The white world determines blackness based on a hate-fueled hierarchy that places black people at its base. Thus, Kamala Harris, Barack Obama, and every other mixed-race body selected to represent the African in America are legally black due to this hate-fueled hierarchy. White hate should not inform how we as a collective compartmentalize ourselves. Blackness should be partially genetics and partially commitment to the people. This is an equation that I believe alot of black people implement. This equation would never contest Malcolm X, Kwame Ture, or Gil Noble’s blackness because they exhibit African ancestry, cultural dedication, never tried to be anything else, and did not benefit from diverse conceptualization. This same logic relegates skin folk Candace Owens and Clarence Thomas as melanated but disparate from blackness in the harm they cause black people in their professions. Blackness, like love, is something that you can see, but it’s also what you do and how you live. Thus, it is imperative that we as a people continue to have standards for our leadership regardless of what these standards are, who agrees or disagrees. Positing standards as anything other than healthy engagement with human form is just another means to coax black people into an inferior societal position.
Furthermore, I’ll be honest with you, I don’t have much faith in the government, and I see the Democratic and Republican party as presenting a choice that does not truly exist. The Democratic and Republican Party are two sides to the same coin—the only difference is the approach. The same can be said for the individuals who represent the collective. This truth, however, does not negate accountability.

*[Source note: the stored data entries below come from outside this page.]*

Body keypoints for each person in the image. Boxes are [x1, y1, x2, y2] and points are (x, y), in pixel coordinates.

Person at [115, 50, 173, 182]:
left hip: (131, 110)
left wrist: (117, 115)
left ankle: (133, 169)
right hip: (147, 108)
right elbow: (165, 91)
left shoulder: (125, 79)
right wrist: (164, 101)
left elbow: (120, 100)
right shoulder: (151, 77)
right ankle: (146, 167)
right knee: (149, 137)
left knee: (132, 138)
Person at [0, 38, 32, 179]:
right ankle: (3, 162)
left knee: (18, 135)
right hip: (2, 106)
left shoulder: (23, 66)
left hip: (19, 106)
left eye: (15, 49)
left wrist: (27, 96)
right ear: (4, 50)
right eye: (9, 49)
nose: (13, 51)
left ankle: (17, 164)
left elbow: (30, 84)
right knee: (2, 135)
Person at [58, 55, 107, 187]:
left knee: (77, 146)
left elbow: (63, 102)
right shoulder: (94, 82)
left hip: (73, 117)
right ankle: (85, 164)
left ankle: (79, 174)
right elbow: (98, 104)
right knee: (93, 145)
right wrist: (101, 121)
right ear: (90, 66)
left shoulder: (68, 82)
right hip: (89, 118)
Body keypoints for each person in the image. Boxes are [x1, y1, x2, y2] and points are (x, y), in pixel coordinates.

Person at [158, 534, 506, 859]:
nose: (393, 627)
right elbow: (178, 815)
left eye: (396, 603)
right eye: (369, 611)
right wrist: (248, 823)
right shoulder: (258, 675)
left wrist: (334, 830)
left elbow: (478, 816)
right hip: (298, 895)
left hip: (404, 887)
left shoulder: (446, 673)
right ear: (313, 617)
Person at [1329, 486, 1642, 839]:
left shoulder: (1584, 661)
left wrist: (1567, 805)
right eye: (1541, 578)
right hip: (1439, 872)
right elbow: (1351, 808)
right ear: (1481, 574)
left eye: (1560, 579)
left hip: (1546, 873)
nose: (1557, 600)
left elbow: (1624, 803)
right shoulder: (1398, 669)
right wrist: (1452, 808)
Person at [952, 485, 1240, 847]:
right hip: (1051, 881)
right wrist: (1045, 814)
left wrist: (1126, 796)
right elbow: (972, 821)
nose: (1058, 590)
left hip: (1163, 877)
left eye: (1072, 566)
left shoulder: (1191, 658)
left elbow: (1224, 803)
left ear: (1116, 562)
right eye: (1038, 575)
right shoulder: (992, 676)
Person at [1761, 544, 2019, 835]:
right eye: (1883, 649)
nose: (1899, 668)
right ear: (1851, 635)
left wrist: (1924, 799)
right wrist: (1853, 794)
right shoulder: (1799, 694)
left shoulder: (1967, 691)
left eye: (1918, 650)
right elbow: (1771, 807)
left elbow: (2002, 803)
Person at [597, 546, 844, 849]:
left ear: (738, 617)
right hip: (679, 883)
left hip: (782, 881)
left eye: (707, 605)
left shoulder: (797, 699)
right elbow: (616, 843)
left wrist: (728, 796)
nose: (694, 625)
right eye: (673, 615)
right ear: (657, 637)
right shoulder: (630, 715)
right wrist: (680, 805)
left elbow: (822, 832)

As a united force, it out duty to hold those who ask for our vote and are employed for our governance accountable to our needs.
Accountability, for many, comes second to usurping Trump, but he embodies the hegemonic forces that have governed and united the states since the country’s conception. Defeating Trump means nothing if there is no detailed agenda to oscillate systemic racism as it permeates the black collective. To defeat Trump politically does not disseminate racism, it merely allows for the same actions to take place with less transparency. Our demand is not for a president who puts a bow on racism, the demand is for a president and government that cannot see and engage black people when convenient for them.
I want to be clear that by accountability I am no by means encouraging black people to vote for the Biden-Harris ticket. By accountability I contend that being of black form does not encompass a social or political inconvenience but embodies a social and political obligation.
This obligation, which we must actualize with an agenda, will not incite a overnight change that will occur rapidly or even one election, but it does not mean that we should not take strides toward justice, franchisement, and equity today.
Furthermore, we must hold ourselves accountable to exhibit the courage to look past personal disposition and look toward a world that spins on an African Axis.
What are three things you would place on a political agenda for African peoples?